RECORDS FOR THE TASK Block Start

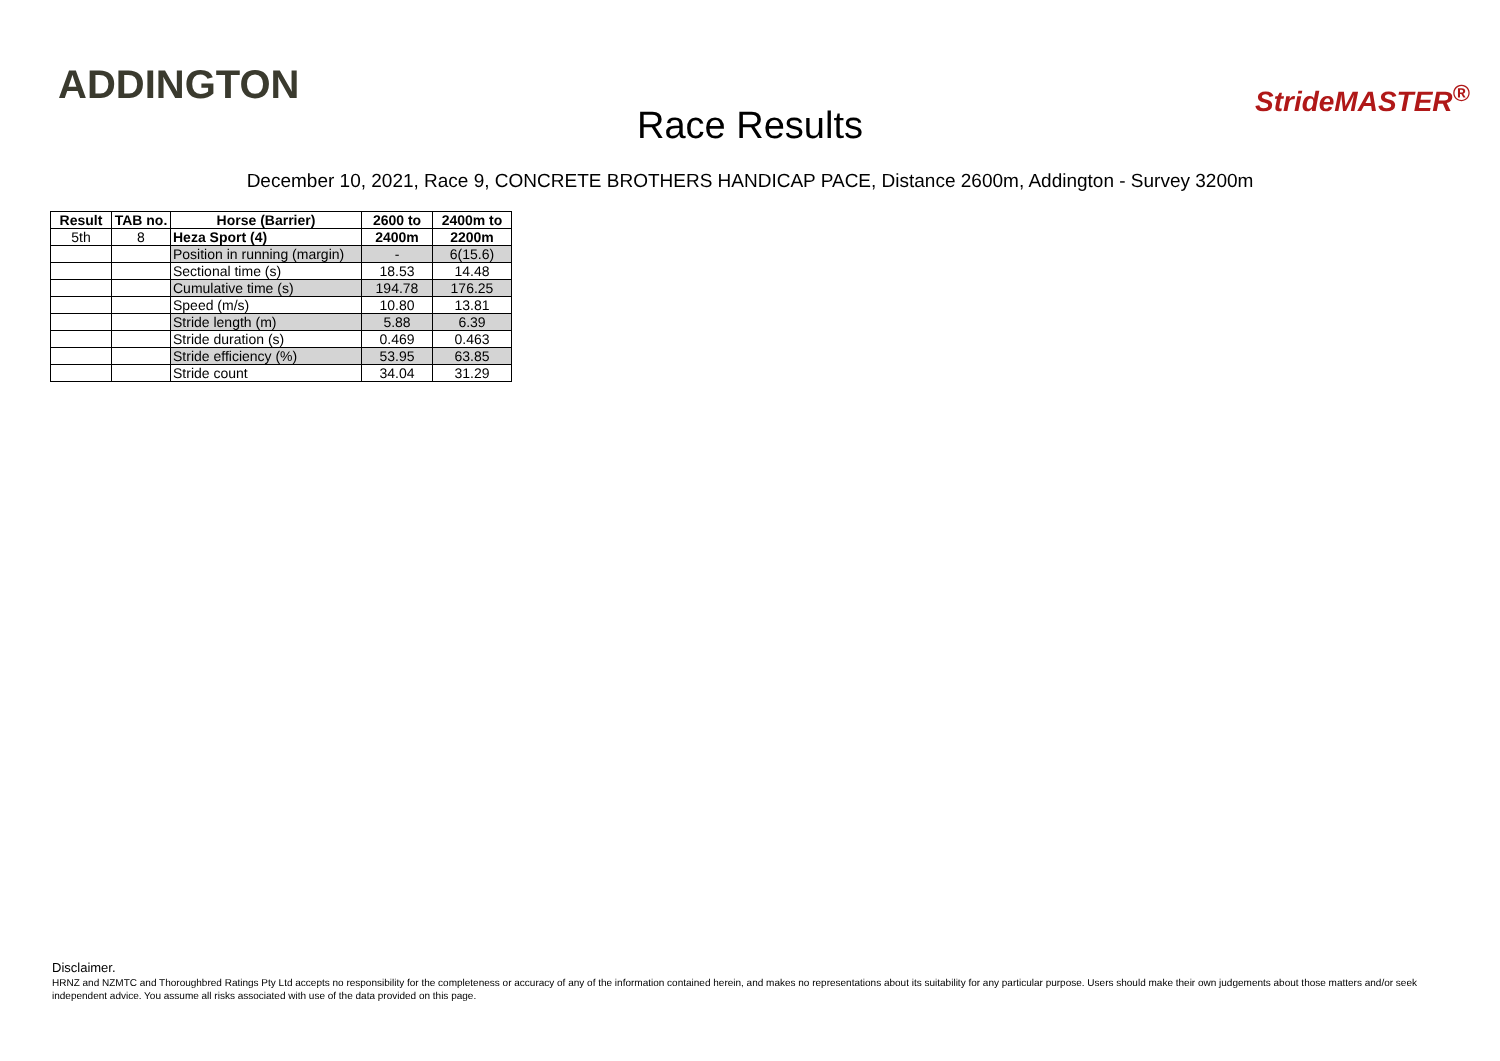ADDINGTON
Race Results
StrideMASTER<sup>®</sup>
December 10, 2021, Race 9, CONCRETE BROTHERS HANDICAP PACE, Distance 2600m, Addington - Survey 3200m
| Result | TAB no. | Horse (Barrier) | 2600 to | 2400m to |
| --- | --- | --- | --- | --- |
| 5th | 8 | Heza Sport (4) | 2400m | 2200m |
| | | Position in running (margin) | - | 6(15.6) |
| | | Sectional time (s) | 18.53 | 14.48 |
| | | Cumulative time (s) | 194.78 | 176.25 |
| | | Speed (m/s) | 10.80 | 13.81 |
| | | Stride length (m) | 5.88 | 6.39 |
| | | Stride duration (s) | 0.469 | 0.463 |
| | | Stride efficiency (%) | 53.95 | 63.85 |
| | | Stride count | 34.04 | 31.29 |
Disclaimer.
HRNZ and NZMTC and Thoroughbred Ratings Pty Ltd accepts no responsibility for the completeness or accuracy of any of the information contained herein, and makes no representations about its suitability for any particular purpose. Users should make their own judgements about those matters and/or seek independent advice. You assume all risks associated with use of the data provided on this page.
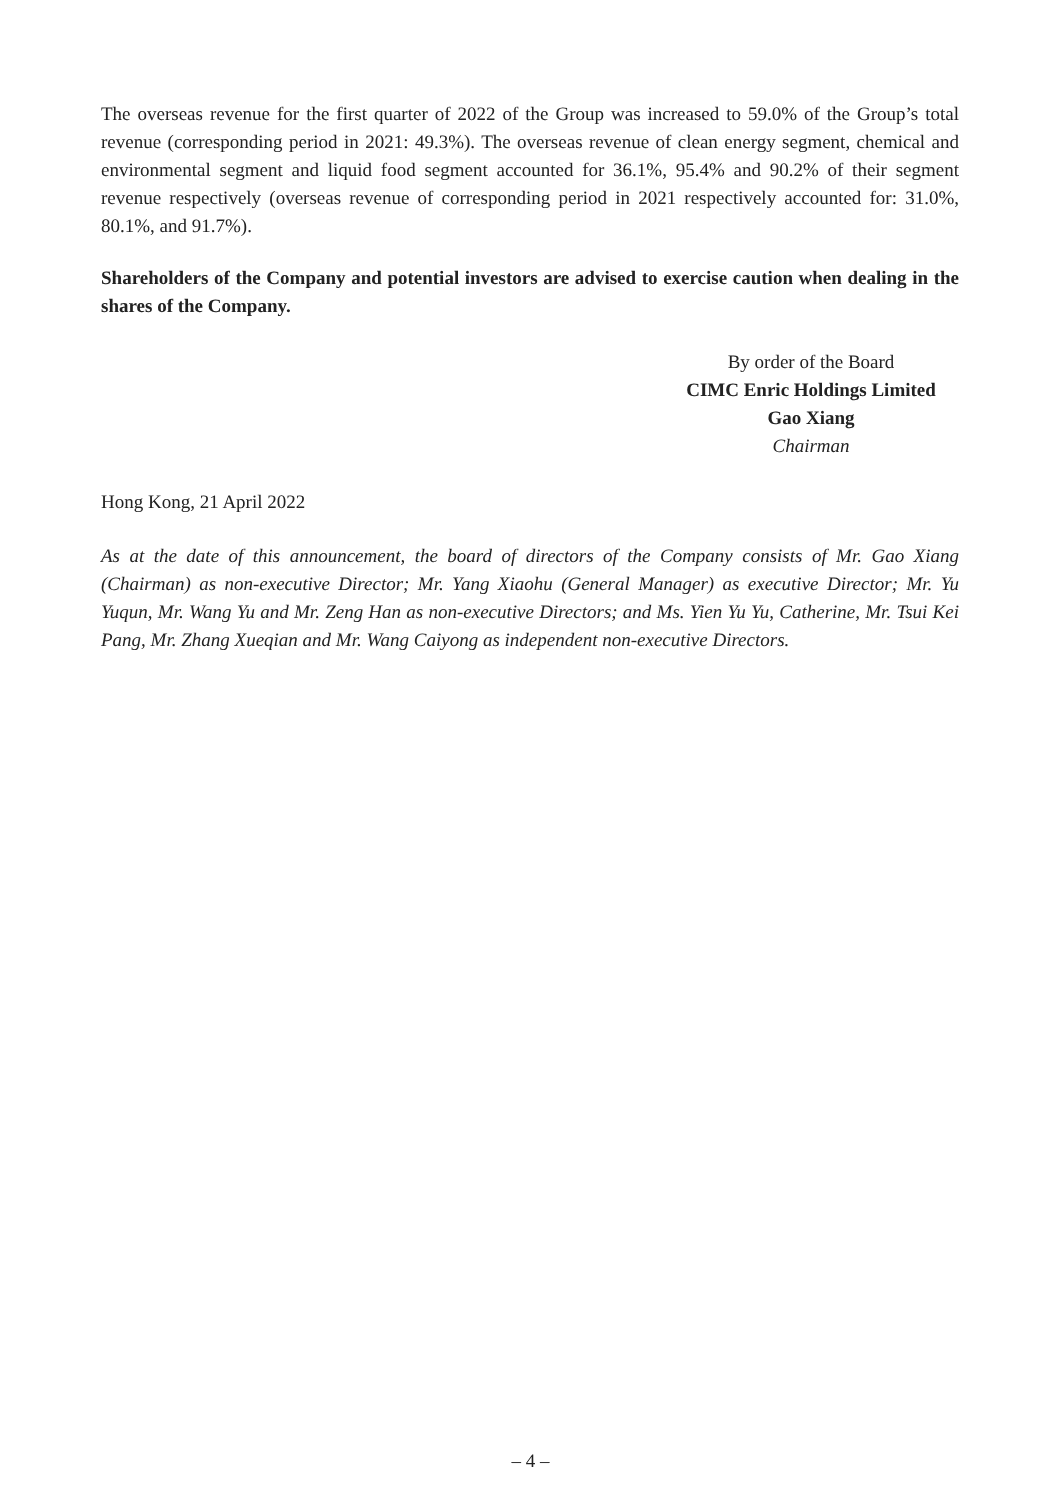The overseas revenue for the first quarter of 2022 of the Group was increased to 59.0% of the Group’s total revenue (corresponding period in 2021: 49.3%). The overseas revenue of clean energy segment, chemical and environmental segment and liquid food segment accounted for 36.1%, 95.4% and 90.2% of their segment revenue respectively (overseas revenue of corresponding period in 2021 respectively accounted for: 31.0%, 80.1%, and 91.7%).
Shareholders of the Company and potential investors are advised to exercise caution when dealing in the shares of the Company.
By order of the Board
CIMC Enric Holdings Limited
Gao Xiang
Chairman
Hong Kong, 21 April 2022
As at the date of this announcement, the board of directors of the Company consists of Mr. Gao Xiang (Chairman) as non-executive Director; Mr. Yang Xiaohu (General Manager) as executive Director; Mr. Yu Yuqun, Mr. Wang Yu and Mr. Zeng Han as non-executive Directors; and Ms. Yien Yu Yu, Catherine, Mr. Tsui Kei Pang, Mr. Zhang Xueqian and Mr. Wang Caiyong as independent non-executive Directors.
– 4 –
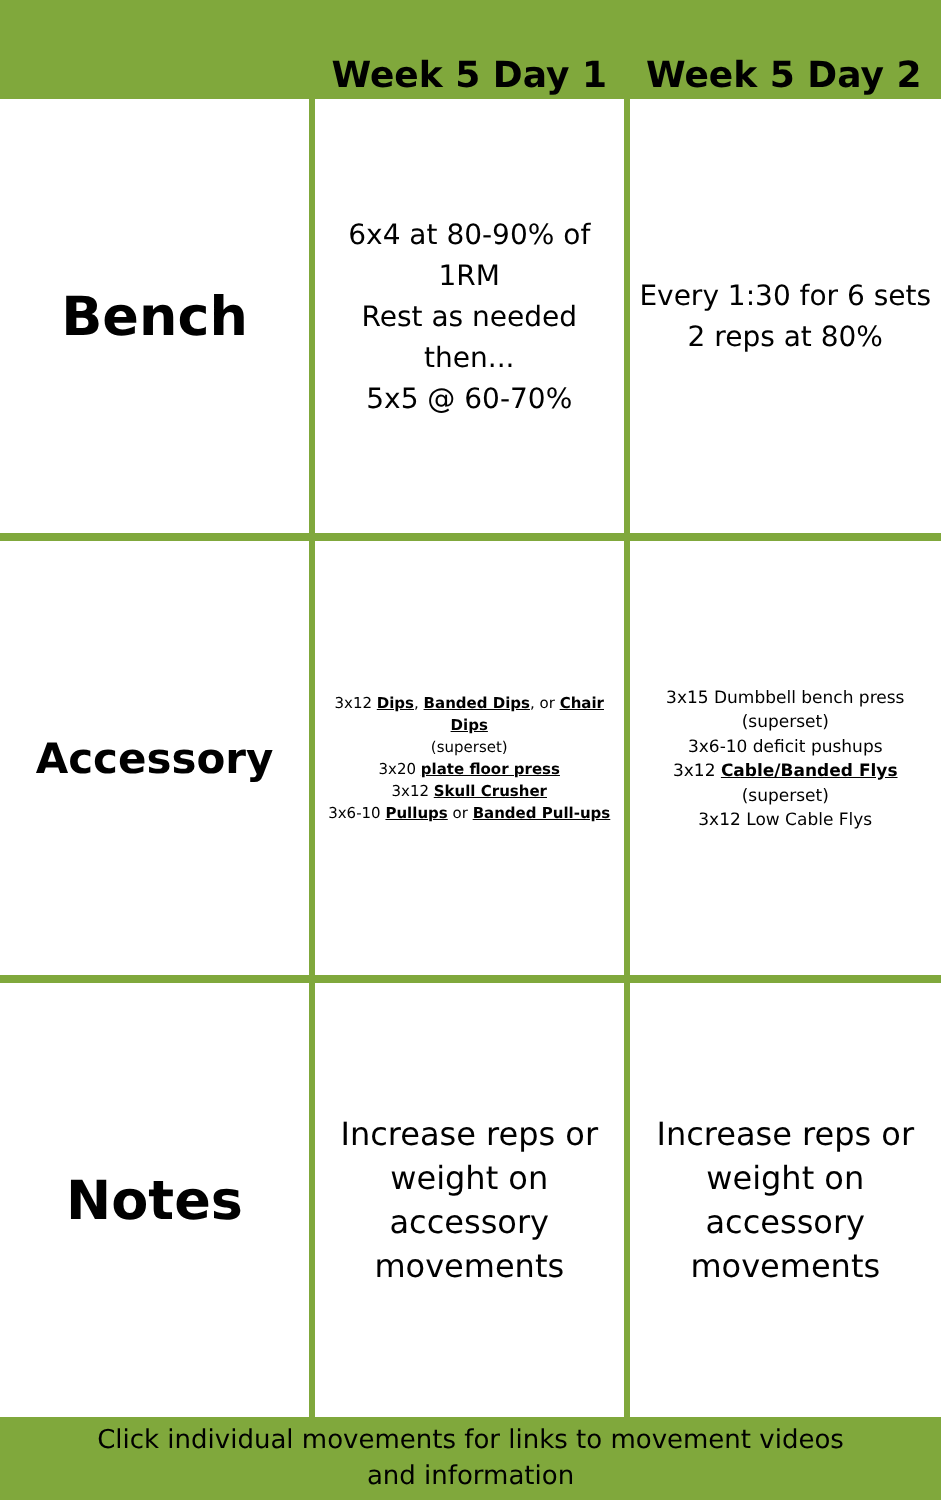| | Week 5 Day 1 | Week 5 Day 2 |
| --- | --- | --- |
| Bench | 6x4 at 80-90% of 1RM Rest as needed then... 5x5 @ 60-70% | Every 1:30 for 6 sets 2 reps at 80% |
| Accessory | 3x12 Dips , Banded Dips , or Chair Dips (superset) 3x20 plate floor press 3x12 Skull Crusher 3x6-10 Pullups or Banded Pull-ups | 3x15 Dumbbell bench press (superset) 3x6-10 deficit pushups 3x12 Cable/Banded Flys (superset) 3x12 Low Cable Flys |
| Notes | Increase reps or weight on accessory movements | Increase reps or weight on accessory movements |
Click individual movements for links to movement videos
and information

RECORDS FOR THE TASK Block End

DIRECTIONS: Reproduce the data above exactly, but only from the line containing "Race Results" through the line containing "Hong Kong, 21 April 2022"; skip the pictures.

RESPONSE TO THIS TASK:
Race Results
StrideMASTER<sup>®</sup>
December 10, 2021, Race 9, CONCRETE BROTHERS HANDICAP PACE, Distance 2600m, Addington - Survey 3200m
| Result | TAB no. | Horse (Barrier) | 2600 to | 2400m to |
| --- | --- | --- | --- | --- |
| 5th | 8 | Heza Sport (4) | 2400m | 2200m |
| | | Position in running (margin) | - | 6(15.6) |
| | | Sectional time (s) | 18.53 | 14.48 |
| | | Cumulative time (s) | 194.78 | 176.25 |
| | | Speed (m/s) | 10.80 | 13.81 |
| | | Stride length (m) | 5.88 | 6.39 |
| | | Stride duration (s) | 0.469 | 0.463 |
| | | Stride efficiency (%) | 53.95 | 63.85 |
| | | Stride count | 34.04 | 31.29 |
Disclaimer.
HRNZ and NZMTC and Thoroughbred Ratings Pty Ltd accepts no responsibility for the completeness or accuracy of any of the information contained herein, and makes no representations about its suitability for any particular purpose. Users should make their own judgements about those matters and/or seek independent advice. You assume all risks associated with use of the data provided on this page.
The overseas revenue for the first quarter of 2022 of the Group was increased to 59.0% of the Group’s total revenue (corresponding period in 2021: 49.3%). The overseas revenue of clean energy segment, chemical and environmental segment and liquid food segment accounted for 36.1%, 95.4% and 90.2% of their segment revenue respectively (overseas revenue of corresponding period in 2021 respectively accounted for: 31.0%, 80.1%, and 91.7%).
Shareholders of the Company and potential investors are advised to exercise caution when dealing in the shares of the Company.
By order of the Board
CIMC Enric Holdings Limited
Gao Xiang
Chairman
Hong Kong, 21 April 2022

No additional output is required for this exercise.